With marijuana legalization spreading, employers have begun to reconsider their substance abuse policies. They are in fact making them tougher.
As a first, the Society of Human Resource Management asked 623 HR managers in states where marijuana is legal about their drug policies.
Unsurprisingly, getting high while on the job is largely frowned upon, SHRM found, regardless of legality. It turns out that a large number of workplaces also won’t hire employees who smoke on their own time.
Marijuana is legal for recreational use in the nation’s capital and four states, including Colorado. In almost 20 others, it’s allowed for medicinal purposes.
More than 50% of the HR managers surveyed said they have policies, or plan to implement them, restricting the employment of marijuana users.About 38% said they will flat-out reject users even if they claim it is for medical reasons. 6% said their policy will exclude only those who partake for fun.
“There is what I consider to be a significant number of employers that are saying they wouldn’t hire an employee that uses marijuana,” said Evren Esen, SHRM’s director of survey programs.
Companies can maintain stricter policies in states where pot is legal because federal law, which governs most workplace rules, still considers marijuana to be a controlled substance.
Over the summer, the Colorado Supreme Court said it was legal to fire an employee for legally smoking medical marijuana while not at work.
That said, what HR managers say and do don’t always back each other up.
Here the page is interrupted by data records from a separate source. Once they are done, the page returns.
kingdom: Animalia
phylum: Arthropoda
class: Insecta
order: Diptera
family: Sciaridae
Fewer employers are drug testing now than 5 years ago, according to the SHRM numbers. A 2011 survey of 632 HR professionals found that 55% were testing all potential employees.
A little less than half of those surveyed in the new study said their organization does pre-employment drug testing for all candidates, which just about matches testing practices nationwide.
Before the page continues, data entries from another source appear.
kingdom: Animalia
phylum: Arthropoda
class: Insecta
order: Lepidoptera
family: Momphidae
Mountain States Employers Council, based in Denver, reported that only one in five companies in Colorado planned to make drug-testing more stringent after marijuana passed last year.
The survey found that employers are most likely to test current employees if there’s an accident or a reason to think they’re coming to work high.
Lara J. Makinen, an HR coordinator at the Denver-based Atkins, a design and engineering consulting firm, said “Some companies have stated more clearly that they reserve the right to test, letting employees know that it’s not OK to come to work under the influence.”
In states where pot has been legalized for recreational use, 39% of those surveyed have policies that single out marijuana use.
Employers might also make more drastic changes if pot use starts interfering with work life.
So far, apart from one local news story, there haven’t been reports of hordes coming to work stoned. That jibes with SHRM’s findings. Only 21 percent of employers reported more than three incidents of employees violating policy regarding marijuana use over the last year.
“It doesn’t appear to be a really major problem,” Esen said. “It doesn’t seem like employees are going out there and rampantly using marijuana in greater numbers than before.”